* Problem requirements: In the entries, find all lines that hold the word "below" and copy them.

* Data under study:
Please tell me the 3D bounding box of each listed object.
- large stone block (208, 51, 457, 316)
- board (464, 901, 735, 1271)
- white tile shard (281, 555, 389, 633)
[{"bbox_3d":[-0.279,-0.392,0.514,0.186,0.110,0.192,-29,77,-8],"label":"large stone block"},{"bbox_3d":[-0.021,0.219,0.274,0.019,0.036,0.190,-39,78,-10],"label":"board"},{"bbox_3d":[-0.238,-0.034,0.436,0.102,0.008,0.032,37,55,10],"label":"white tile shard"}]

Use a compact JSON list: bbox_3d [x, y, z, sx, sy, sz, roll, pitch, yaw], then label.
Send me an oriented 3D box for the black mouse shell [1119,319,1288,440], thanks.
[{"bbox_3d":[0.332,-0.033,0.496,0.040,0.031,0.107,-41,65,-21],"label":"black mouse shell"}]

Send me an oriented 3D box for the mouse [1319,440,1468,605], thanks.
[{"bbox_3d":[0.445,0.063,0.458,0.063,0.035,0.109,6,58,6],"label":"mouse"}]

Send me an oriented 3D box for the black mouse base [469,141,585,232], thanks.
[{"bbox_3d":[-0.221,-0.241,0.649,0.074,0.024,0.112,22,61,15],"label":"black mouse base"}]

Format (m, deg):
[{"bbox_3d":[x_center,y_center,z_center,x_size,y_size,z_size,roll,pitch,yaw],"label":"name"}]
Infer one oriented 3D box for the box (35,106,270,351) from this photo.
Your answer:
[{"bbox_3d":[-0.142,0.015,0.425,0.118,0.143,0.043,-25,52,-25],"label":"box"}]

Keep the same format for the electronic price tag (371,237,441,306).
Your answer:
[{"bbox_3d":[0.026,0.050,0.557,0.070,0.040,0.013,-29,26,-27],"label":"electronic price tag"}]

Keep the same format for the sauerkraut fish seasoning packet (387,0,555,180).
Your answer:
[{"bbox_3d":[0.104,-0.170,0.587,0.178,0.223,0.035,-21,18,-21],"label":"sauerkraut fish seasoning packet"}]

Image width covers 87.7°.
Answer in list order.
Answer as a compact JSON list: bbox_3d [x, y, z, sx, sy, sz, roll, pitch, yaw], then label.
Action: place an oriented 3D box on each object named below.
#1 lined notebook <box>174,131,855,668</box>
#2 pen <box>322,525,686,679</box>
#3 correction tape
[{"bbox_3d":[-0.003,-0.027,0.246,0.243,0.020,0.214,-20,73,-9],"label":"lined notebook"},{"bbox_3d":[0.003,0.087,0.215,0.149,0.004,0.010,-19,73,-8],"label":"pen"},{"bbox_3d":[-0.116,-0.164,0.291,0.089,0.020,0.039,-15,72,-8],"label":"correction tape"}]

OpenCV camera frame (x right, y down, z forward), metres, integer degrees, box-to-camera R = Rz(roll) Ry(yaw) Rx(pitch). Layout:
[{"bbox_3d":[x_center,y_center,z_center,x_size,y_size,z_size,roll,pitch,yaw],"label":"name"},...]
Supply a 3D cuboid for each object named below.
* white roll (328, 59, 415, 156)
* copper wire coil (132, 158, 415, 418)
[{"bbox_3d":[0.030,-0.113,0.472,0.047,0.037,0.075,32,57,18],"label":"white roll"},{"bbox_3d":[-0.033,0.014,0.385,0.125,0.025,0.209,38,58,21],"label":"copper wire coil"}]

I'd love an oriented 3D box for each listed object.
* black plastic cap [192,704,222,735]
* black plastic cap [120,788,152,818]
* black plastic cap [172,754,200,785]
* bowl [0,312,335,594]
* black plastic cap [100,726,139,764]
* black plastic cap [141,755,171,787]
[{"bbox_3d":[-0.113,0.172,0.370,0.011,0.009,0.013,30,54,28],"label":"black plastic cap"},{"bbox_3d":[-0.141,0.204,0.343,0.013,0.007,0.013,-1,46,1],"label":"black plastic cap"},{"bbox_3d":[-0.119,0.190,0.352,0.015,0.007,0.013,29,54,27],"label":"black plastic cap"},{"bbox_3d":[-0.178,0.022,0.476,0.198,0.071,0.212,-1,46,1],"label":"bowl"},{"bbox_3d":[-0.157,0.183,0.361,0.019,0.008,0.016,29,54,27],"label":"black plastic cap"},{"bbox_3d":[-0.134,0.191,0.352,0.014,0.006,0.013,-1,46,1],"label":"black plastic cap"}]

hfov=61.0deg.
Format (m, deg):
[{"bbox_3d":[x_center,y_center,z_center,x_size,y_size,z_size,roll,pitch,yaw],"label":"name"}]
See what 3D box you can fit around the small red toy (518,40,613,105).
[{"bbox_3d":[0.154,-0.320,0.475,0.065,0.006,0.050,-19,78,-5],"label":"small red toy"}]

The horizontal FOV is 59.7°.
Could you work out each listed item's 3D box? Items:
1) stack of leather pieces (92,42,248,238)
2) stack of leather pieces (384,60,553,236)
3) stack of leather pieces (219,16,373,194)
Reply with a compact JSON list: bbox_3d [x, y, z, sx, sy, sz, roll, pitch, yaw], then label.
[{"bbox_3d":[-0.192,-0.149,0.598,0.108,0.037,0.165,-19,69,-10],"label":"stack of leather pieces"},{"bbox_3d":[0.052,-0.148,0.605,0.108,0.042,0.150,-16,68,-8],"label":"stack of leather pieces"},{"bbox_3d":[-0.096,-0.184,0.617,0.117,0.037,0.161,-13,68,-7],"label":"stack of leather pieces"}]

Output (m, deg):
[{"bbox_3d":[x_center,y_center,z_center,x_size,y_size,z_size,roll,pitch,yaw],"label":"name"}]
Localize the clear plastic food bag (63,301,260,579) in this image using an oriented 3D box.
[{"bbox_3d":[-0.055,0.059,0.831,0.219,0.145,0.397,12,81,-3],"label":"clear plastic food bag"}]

* Solved problem:
Action: place an oriented 3D box on each object named below.
Supply a 3D cuboid for each object named below.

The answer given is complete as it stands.